10. A radio network controller, in a multi-cell wireless communication system including a radio network controller, a wtru and at least two eu-sho node-bs in communication with the radio network controller, the radio network controller comprising:

(a) a higher protocol layer; and

(b) a mac entity in communication with the higher protocol layer, wherein the mac entity handles eu-dch functionalities, the rnc is configured according to a first architecture when eu-sho operations of the wtru are not occurring, and according to a second architecture when the rnc detects that eu-sho operations of the wtru are about to begin.

11. The rnc of claim 10 wherein the mac entity comprises according to the second architecture:

(a) a generator that generates a signal indicating whether an EU transmission generated from the WTRU has been successfully received by the RNC,

(b) an uplink scheduler for scheduling EU transmissions for the WTRU.

12. The rnc of claim 11 wherein the uplink scheduler communicates with each eu-sho node-B via an eu frame protocol.

13. In a multi-cell wireless communication system including a radio network controller including at least one Integrated Circuit (IC), a wtru and at least two eu-sho node-bs in communication with the radio network controller, the IC comprising:

(a) a higher protocol layer; and

(b) a mac entity in communication with the higher protocol layer, wherein the mac entity handles eu-dch functionalities, the ic is configured according to a first configuration when an eu-sho operation of the wtru is not occurring, and the ic is configured according to a second configuration when the rnc detects that an eu-sho operation of the wtru is about to begin.

14. The ic of claim 13 wherein the mac entity according to the second architecture comprises:

(a) a generator that generates a signal indicating whether an eu transmission generated from the wtru has been successfully received by the rnc; and

(b) an uplink scheduler for scheduling EU transmissions for the WTRU.

15. The ic of claim 14 wherein the uplink scheduler communicates with each eu-sho node-B via an eu frame protocol.

16. A method for supporting eu-sho operations associated with a wtru in a multi-cell wireless communication system including a rnc and including a first mac entity for handling eu-dch functionality, the method comprising:

(a) the rnc detecting that an eu-sho operation is about to begin; and

(b) during the eu-sho operation, the first mac entity in the rnc generates a signal indicating whether an eu transmission originating from the wtru has been successfully received by the rnc and schedules an eu transmission for the wtru.

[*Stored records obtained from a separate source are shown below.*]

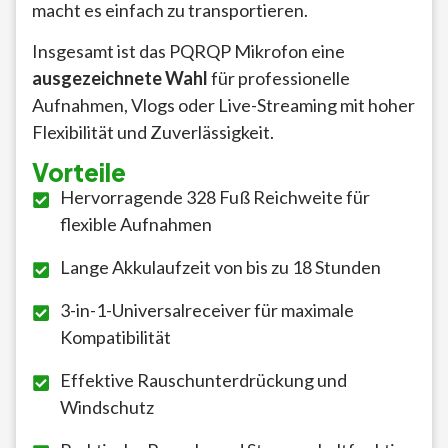
macht es einfach zu transportieren.
Insgesamt ist das PQRQP Mikrofon eine
ausgezeichnete Wahl
für professionelle
Aufnahmen, Vlogs oder Live-Streaming mit hoher
Flexibilität und Zuverlässigkeit.
Vorteile
Hervorragende 328 Fuß Reichweite für
flexible Aufnahmen
Lange Akkulaufzeit von bis zu 18 Stunden
3-in-1-Universalreceiver für maximale
Kompatibilität
Effektive Rauschunterdrückung und
Windschutz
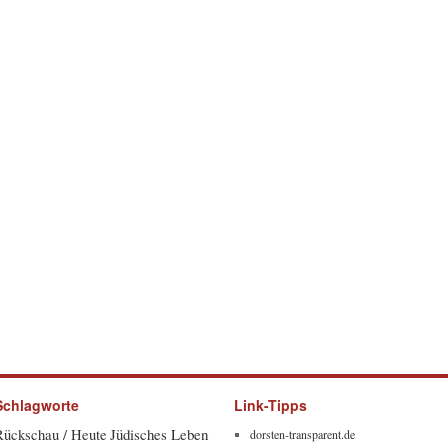
Schlagworte
Link-Tipps
Rückschau / Heute
Jüdisches Leben
dorsten-transparent.de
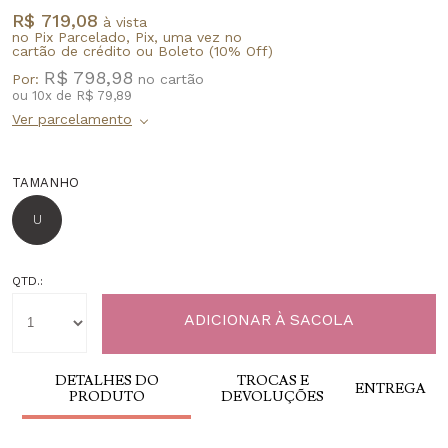
R$ 719,08
à vista
no Pix Parcelado, Pix, uma vez no
cartão de crédito ou Boleto (10% Off)
R$ 798,98
Por:
ou
10
x
de
R$ 79,89
TAMANHO
U
QTD.:
DETALHES DO
TROCAS E
ENTREGA
PRODUTO
DEVOLUÇÕES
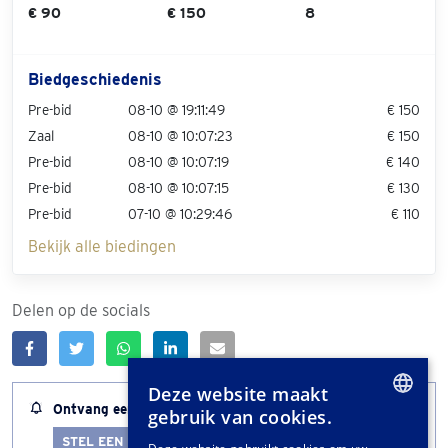
€ 90
€ 150
8
Biedgeschiedenis
Pre-bid
08-10 @ 19:11:49
€ 150
Zaal
08-10 @ 10:07:23
€ 150
Pre-bid
08-10 @ 10:07:19
€ 140
Pre-bid
08-10 @ 10:07:15
€ 130
Pre-bid
07-10 @ 10:29:46
€ 110
Bekijk alle biedingen
Delen op de socials
Deze website maakt
Ontvang een melding wanneer dit kavel bijna afloopt
gebruik van cookies.
DUTCH
STEL EEN LOTALERT IN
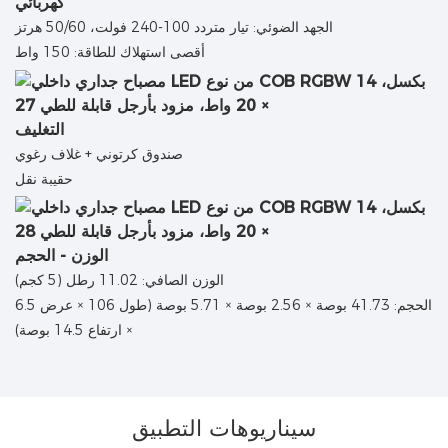
كهربائي
الجهد الضوئي: تيار متردد 100-240 فولت، 50/60 هرتز
أقصى استهلاك للطاقة: 150 واط
التغليف
صندوق كرتوني + غلاف رغوي
حقيبة نقل
الوزن - الحجم
الوزن الصافي: 11.02 رطل (5 كجم)
الحجم: 41.73 بوصة × 2.56 بوصة × 5.71 بوصة (طول 106 × عرض 6.5
× ارتفاع 14.5 بوصة)
سيناريوهات التطبيق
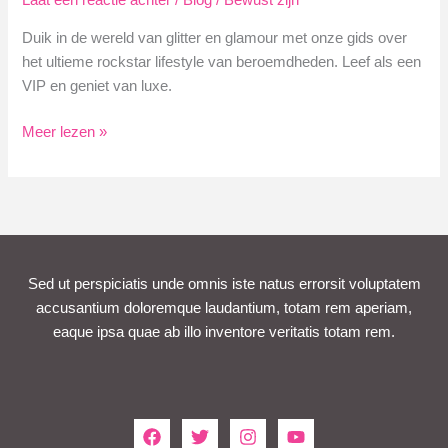
Laat een reactie achter
/
Blog
/
Bewust zijn
Duik in de wereld van glitter en glamour met onze gids over
het ultieme rockstar lifestyle van beroemdheden. Leef als een
VIP en geniet van luxe.
Leef
Meer lezen »
het
Ultieme
Rockstar
Lifestyle
van
Beroemdheden
Sed ut perspiciatis unde omnis iste natus errorsit voluptatem
accusantium doloremque laudantium, totam rem aperiam,
eaque ipsa quae ab illo inventore veritatis totam rem.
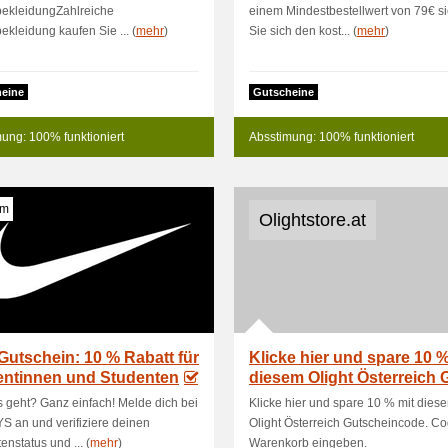
bekleidungZahlreiche
einem Mindestbestellwert von 79€ s
ekleidung kaufen Sie ... (
mehr
)
Sie sich den kost... (
mehr
)
eine
Gutscheine
ung: 100% funktioniert
Absstimung: 100% funktioniert
om
Olightstore.at
Gutschein: 10 % Rabatt für
Klicke hier und spare 10 %
entinnen und Studenten
diesem Olight Österreich 
 geht? Ganz einfach! Melde dich bei
Klicke hier und spare 10 % mit dies
 an und verifiziere deinen
Olight Österreich Gutscheincode. C
enstatus und ... (
mehr
)
Warenkorb eingeben.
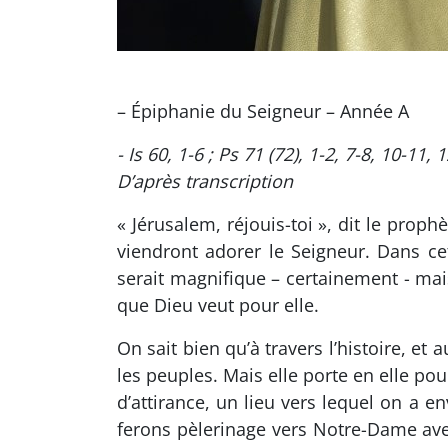
– Épiphanie du Seigneur – Année A
- Is 60, 1-6 ; Ps 71 (72), 1-2, 7-8, 10-11, 
D’après transcription
« Jérusalem, réjouis-toi », dit le proph
viendront adorer le Seigneur. Dans ce
serait magnifique – certainement - mai
que Dieu veut pour elle.
On sait bien qu’à travers l’histoire, e
les peuples. Mais elle porte en elle pour
d’attirance, un lieu vers lequel on a e
ferons pèlerinage vers Notre-Dame ave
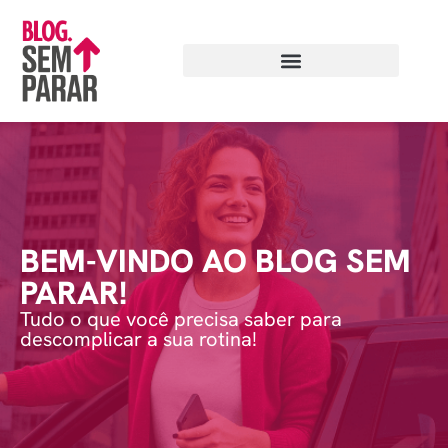
BEM-VINDO AO BLOG SEM
PARAR!
Tudo o que você precisa saber para
descomplicar a sua rotina!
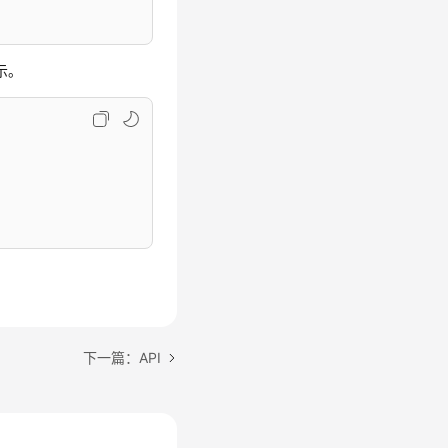
示。
下一篇：API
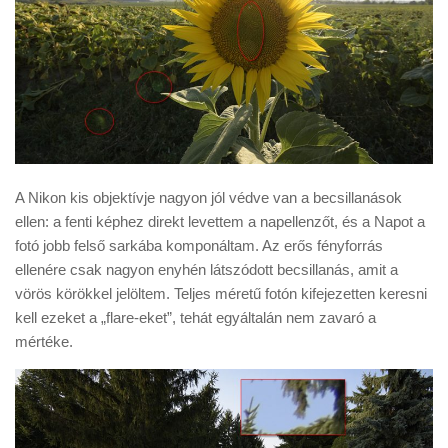
A Nikon kis objektívje nagyon jól védve van a becsillanások
ellen: a fenti képhez direkt levettem a napellenzőt, és a Napot a
fotó jobb felső sarkába komponáltam. Az erős fényforrás
ellenére csak nagyon enyhén látszódott becsillanás, amit a
vörös körökkel jelöltem. Teljes méretű fotón kifejezetten keresni
kell ezeket a „flare-eket”, tehát egyáltalán nem zavaró a
mértéke.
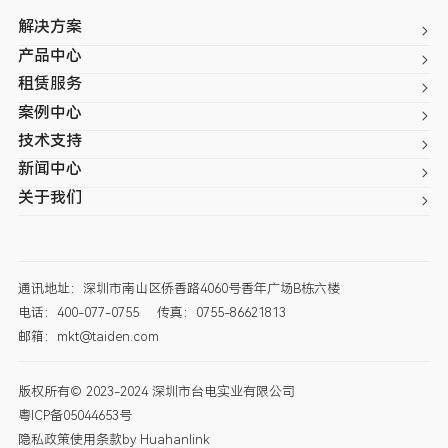
解决方案
产品中心
租赁服务
案例中心
技术支持
新闻中心
关于我们
通讯地址：深圳市南山区侨香路4060号香年广场B栋六楼
电话：400-077-0755
传真：0755-86621813
邮箱：mkt@taiden.com
版权所有© 2023-2024 深圳市台电实业有限公司
粤ICP备05044653号
隐私政策
使用条款
by Huahanlink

17. The method of claim 16 wherein the multi-cell wireless communication system further includes a current node-B in communication with the rnc after completion of the eu-sho operation, the current node-B including a second mac entity that handles eu-dch functionality, the method further comprising:

(c) when an eu-sho operation is not occurring for the wtru, the second mac entity in the current node-B generates a signal indicating whether an eu transmission generated from the wtru has been successfully received by the rnc and schedules eu transmissions for the wtru.